This project applies machine learning to predict the outcome of ATP Tour matches based purely on performance data, not by any measure of player identity. By transforming 20 years of ATP match data (pre-2023) into player-level statistical profiles, the goal was to see whether win/loss results could be explained — and predicted — through momentum, surface-specific performance, and match-level consistency.
Essentially an analytical dive into the dynamics of competition:
“If we strip away names and reputations, do the numbers still tell us who wins?”
- Ingested 20+ years of ATP Tour match data from Jeff Sackmann's tennis_atp dataset (thousands of matches).
- Aggregated and transformed raw match-by-match data into player-level statistical profiles (
player_profiles.csv), tracking:- Surface-specific performance: Win %, break points saved/faced, serve/return stats for Clay, Grass, and Hard courts.
- Momentum metrics: Rolling averages of recent form and consistency.
- Contextual factors: Current ATP ranking, head-to-head records.
- Each match was reframed as a feature-based prediction problem:
Player A (X_A stats) vs Player B (X_B stats) → Who wins? - This abstraction allows the model to generalize beyond specific player identities.
- Tested multiple classification models for match outcome prediction through iterative experimentation:
- Logistic Regression – as a baseline interpretable model.
- Random Forest – for capturing non-linear relationships and feature interactions.

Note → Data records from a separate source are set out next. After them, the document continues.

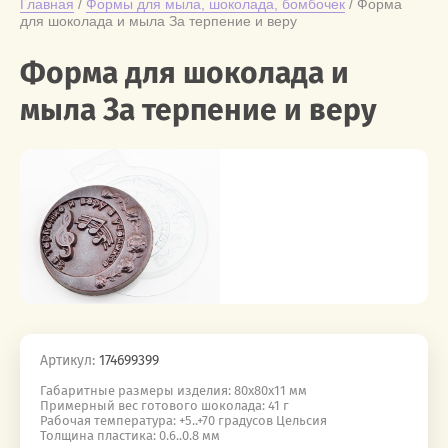
Главная
 / 
Формы для мыла, шоколада, бомбочек
 / Форма 
для шоколада и мыла За терпение и веру
Форма для шоколада и
мыла За терпение и веру
Артикул:
174699399
Габаритные размеры изделия: 80x80x11 мм
Примерный вес готового шоколада: 41 г
Рабочая температура: +5..+70 градусов Цельсия
Толщина пластика: 0.6..0.8 мм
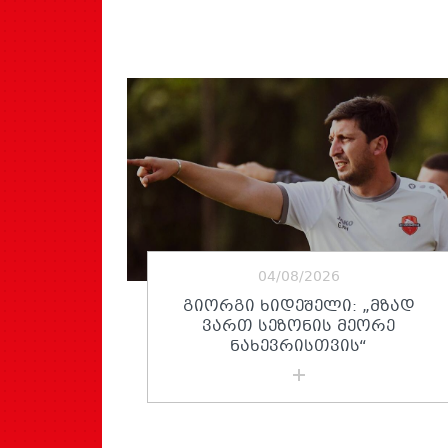
04/08/2026
ᲒᲘᲝᲠᲒᲘ ᲮᲘᲓᲔᲨᲔᲚᲘ: „ᲛᲖᲐᲓ
ᲕᲐᲠᲗ ᲡᲔᲖᲝᲜᲘᲡ ᲛᲔᲝᲠᲔ
ᲜᲐᲮᲔᲕᲠᲘᲡᲗᲕᲘᲡ“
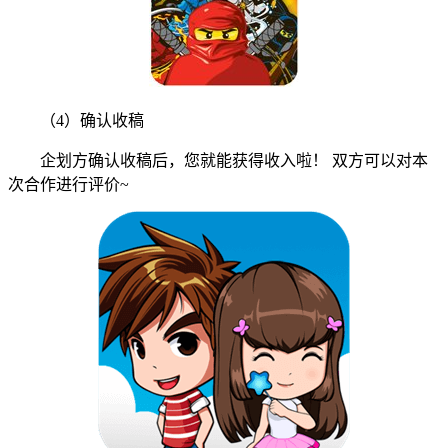
（4）确认收稿
企划方确认收稿后，您就能获得收入啦！ 双方可以对本
次合作进行评价~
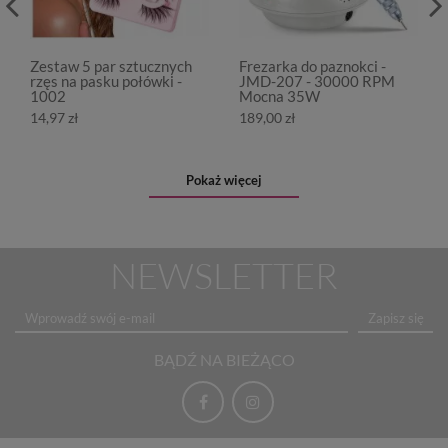
Zestaw 5 par sztucznych
Frezarka do paznokci -
rzęs na pasku połówki -
JMD-207 - 30000 RPM
1002
Mocna 35W
14,97 zł
189,00 zł
Pokaż więcej
NEWSLETTER
Zapisz się
BĄDŹ NA BIEŻĄCO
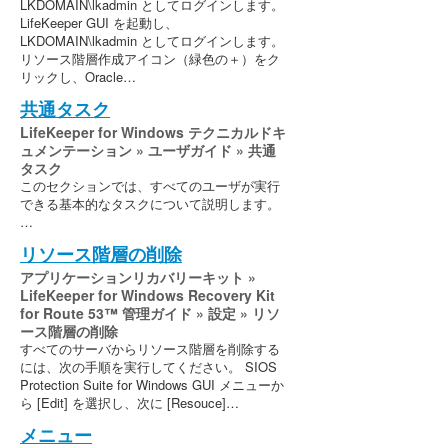
LKDOMAIN\lkadmin としてログインします。
LifeKeeper GUI を起動し、
LKDOMAIN\lkadmin としてログインします。
リソース階層作成アイコン（緑色の＋）をク
リックし、Oracle…
共通タスク
LifeKeeper for Windows テクニカルドキ
ュメンテーション » ユーザガイド » 共通
タスク
このセクションでは、すべてのユーザが実行
できる基本的なタスクについて説明します。
…
リソース階層の削除
アプリケーションリカバリーキット »
LifeKeeper for Windows Recovery Kit
for Route 53™ 管理ガイド » 設定 » リソ
ース階層の削除
すべてのサーバからリソース階層を削除する
には、次の手順を実行してください。 SIOS
Protection Suite for Windows GUI メニューか
ら [Edit] を選択し、次に [Resouce]…
メニュー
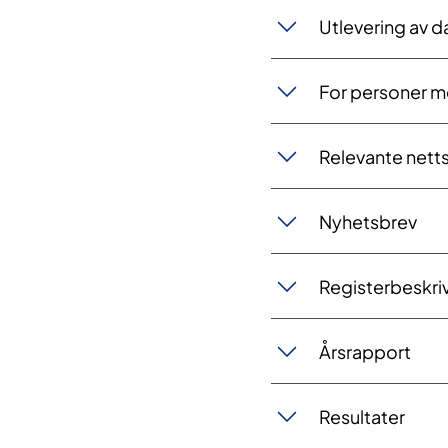
Utlevering av d
For personer m
Relevante nett
Nyhetsbrev
Registerbeskri
Årsrapport
Resultater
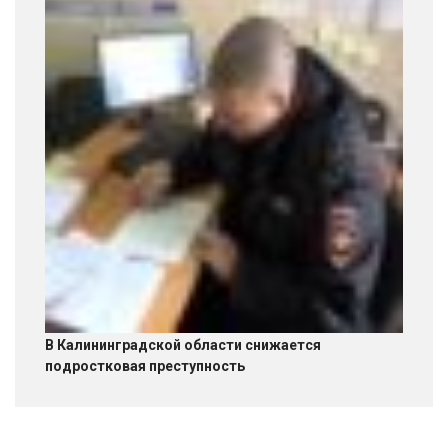
В Калининградской области снижается
подростковая преступность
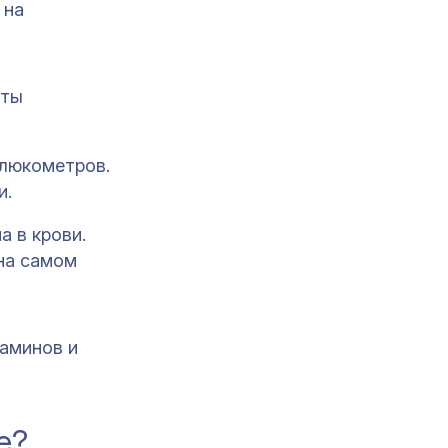
 на
аты
глюкометров.
и.
а в крови.
 на самом
таминов и
е?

- Performed hyperparameter tuning and cross-validation to optimize predictive accuracy.
- Final model saved as
final_iter.pklafter multiple iterations of feature engineering and model refinement. - Evaluated models on accuracy, precision, recall, and interpretability using historical ATP match data.

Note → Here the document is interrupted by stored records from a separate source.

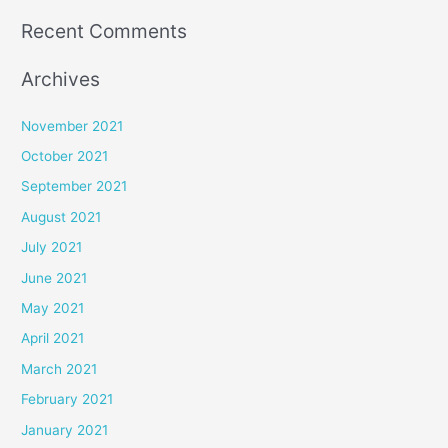
Recent Comments
Archives
November 2021
October 2021
September 2021
August 2021
July 2021
June 2021
May 2021
April 2021
March 2021
February 2021
January 2021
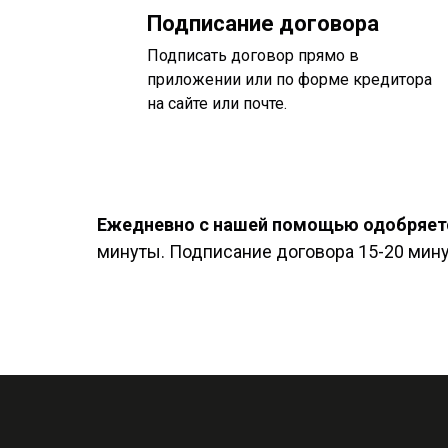
Подписание договора
Подписать договор прямо в
приложении или по форме кредитора
на сайте или почте.
Ежедневно с нашей помощью одобряетс
минуты. Подписание договора 15-20 минут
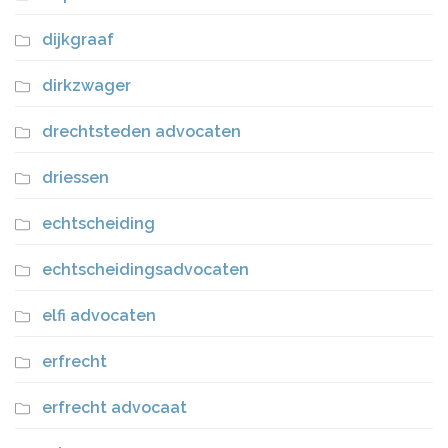
dijkgraaf
dirkzwager
drechtsteden advocaten
driessen
echtscheiding
echtscheidingsadvocaten
elfi advocaten
erfrecht
erfrecht advocaat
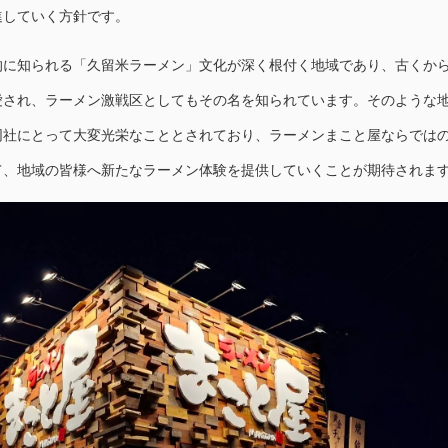
進していく方針です。
的に知られる「久留米ラーメン」文化が深く根付く地域であり、古くか
愛され、ラーメン激戦区としてもその名を知られています。そのような
同社にとって大変光栄なこととされており、ラーメンまこと屋ならでは
て、地域の皆様へ新たなラーメン体験を提供していくことが期待されま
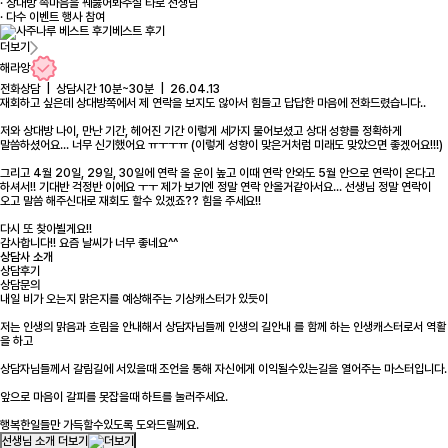
· 상대방 속마음을 꿰뚫어봐주실 타로 선생님
· 다수 이벤트 행사 참여
베스트 후기
더보기
해라앙
전화상담 | 상담시간 10분~30분 | 26.04.13
재회하고 싶은데 상대방쪽에서 제 연락을 보지도 않아서 힘들고 답답한 마음에 전화드렸습니다..
저와 상대방 나이, 만난 기간, 헤어진 기간 이렇게 세가지 물어보셨고 상대 성향를 정확하게
말씀하셨어요... 너무 신기했어요 ㅠㅜㅜㅠ (이렇게 성향이 맞은거처럼 미래도 맞았으면 좋겠어요!!!)
그리고 4월 20일, 29일, 30일에 연락 올 운이 높고 이때 연락 안와도 5월 안으로 연락이 온다고
하셔서!! 기대반 걱정반 이에요 ㅜㅜ 제가 보기엔 정말 연락 안올거같아서요... 선생님 정말 연락이
오고 말씀 해주신대로 재회도 할수 있겠죠?? 힘을 주세요!!
다시 또 찾아뵐게요!!
감사합니다!! 요즘 날씨가 너무 좋네요^^
상담사 소개
상담후기
상담문의
내일 비가 오는지 맑은지를 예상해주는 기상캐스터가 있듯이
저는 인생의 맑음과 흐림을 안내해서 상담자님들께 인생의 길안내 를 함께 하는 인생캐스터로서 역활
을 하고
상담자님들께서 갈림길에 서있을때 조언을 통해 자신에게 이익될수있는길을 열어주는 마스터입니다.
앞으로 마음이 갈피를 못잡을때 하트를 눌러주세요.
행복한일들만 가득할수있도록 도와드릴께요.
선생님 소개 더보기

- Built toy Flask web application (
app.py) that for demonstrating model capabilities. - Users can simulate the Wimbledon 2023 tournament bracket (128 players) as an example.
- The app loads pre-trained models (
models/final_iter.pkl) and player performance profiles to predict match outcomes round-by-round. - Features an interactive UI showing bracket progression, demonstrating how player-level performance metrics drive probabilistic match predictions in a real tournament structure.

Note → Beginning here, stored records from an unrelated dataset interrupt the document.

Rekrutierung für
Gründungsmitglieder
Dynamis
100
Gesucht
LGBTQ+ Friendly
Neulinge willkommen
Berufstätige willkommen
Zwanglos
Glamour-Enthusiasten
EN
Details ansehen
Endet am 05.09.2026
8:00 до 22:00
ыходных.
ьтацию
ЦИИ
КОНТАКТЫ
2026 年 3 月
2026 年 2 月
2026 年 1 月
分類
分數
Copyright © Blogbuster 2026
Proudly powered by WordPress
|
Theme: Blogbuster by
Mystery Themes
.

To run the example interactive bracket simulator locally:
# Install dependencies
pip install -r requirements.txt
# Run the Flask app
python app.pyThen navigate to http://localhost:5000 to simulate the Wimbledon 2023 bracket and see the model predictions in action.
- Player momentum, game win %, and surface specialization were some of the stronger predictors of victory, beyond face-value measures like ranking alone.
- Models could reliably predict >70% of outcomes using pure statistical profiles.
tennis-ml/
app.py # Flask web app for bracket simulation
ml_tools.py # Core model training, inference, and bracket logic
models/ # Trained models (final_iter.pkl, etc.)
data/ # ATP match data, player profiles, rankings
notebooks/ # Exploratory data analysis & model experimentation
templates/ # HTML templates for Flask app
static/ # CSS styling for web interface
requirements.txt # Python dependencies